◆ **What to do**: Can you quote every line of the items from the line with "pose: elev=260.4 azim=306.7" to the line with "Dot at: (200, 116)", both included, leaving the pictures out?

◆ **Data extract**:
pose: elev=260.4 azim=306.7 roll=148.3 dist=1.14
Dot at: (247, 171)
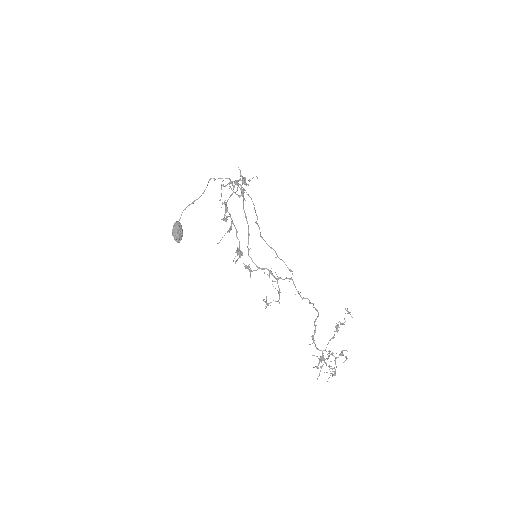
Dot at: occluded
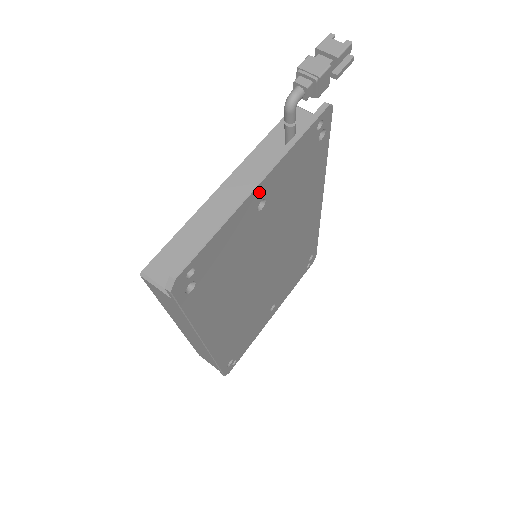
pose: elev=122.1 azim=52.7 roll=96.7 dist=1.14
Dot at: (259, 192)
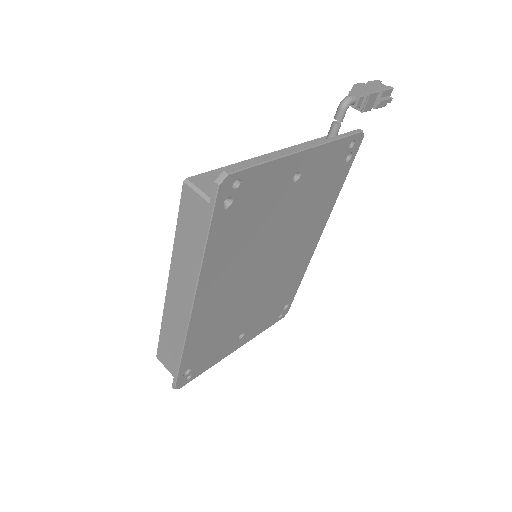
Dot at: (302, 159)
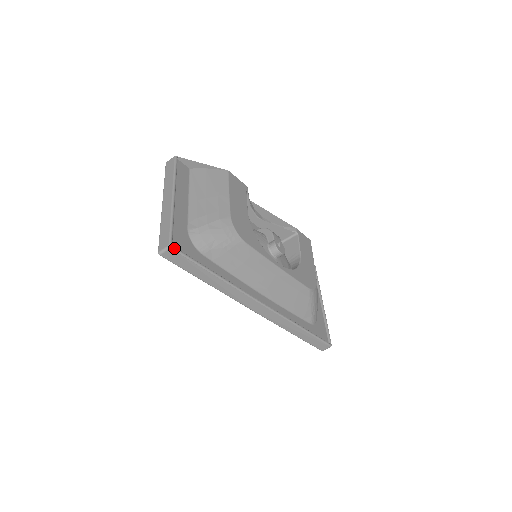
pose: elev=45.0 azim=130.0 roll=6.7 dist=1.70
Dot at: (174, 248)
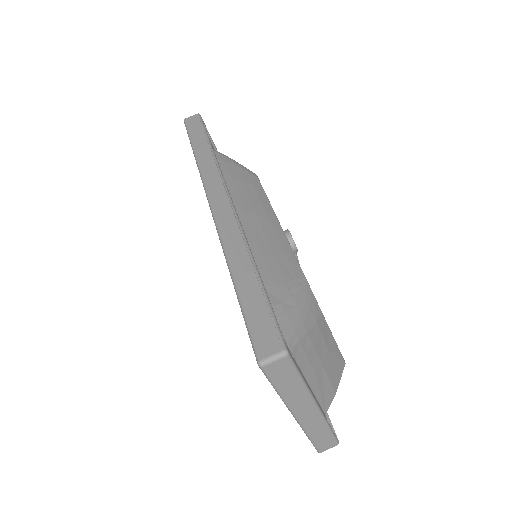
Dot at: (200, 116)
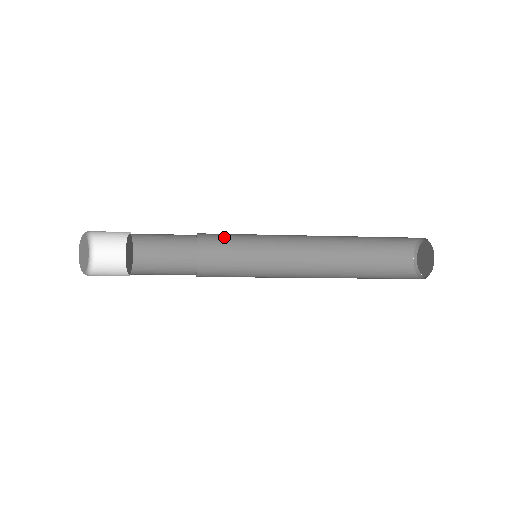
---
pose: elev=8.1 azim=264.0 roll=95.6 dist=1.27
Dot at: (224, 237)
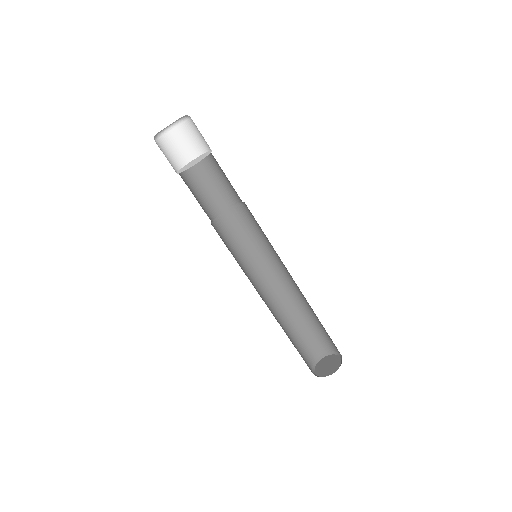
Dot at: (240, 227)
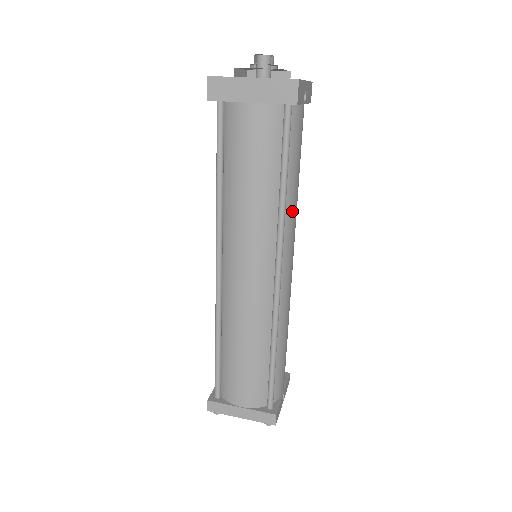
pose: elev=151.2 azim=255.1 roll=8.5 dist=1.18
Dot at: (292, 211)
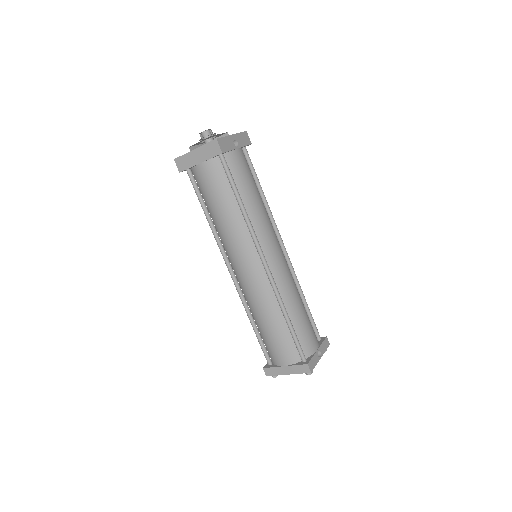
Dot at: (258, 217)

◆ **Final result**:
pose: elev=260.4 azim=306.7 roll=148.3 dist=1.14
Dot at: (247, 171)
Dot at: occluded
pose: elev=122.1 azim=52.7 roll=96.7 dist=1.14
Dot at: (259, 192)
Dot at: (302, 159)
pose: elev=45.0 azim=130.0 roll=6.7 dist=1.70
Dot at: (174, 248)
Dot at: (200, 116)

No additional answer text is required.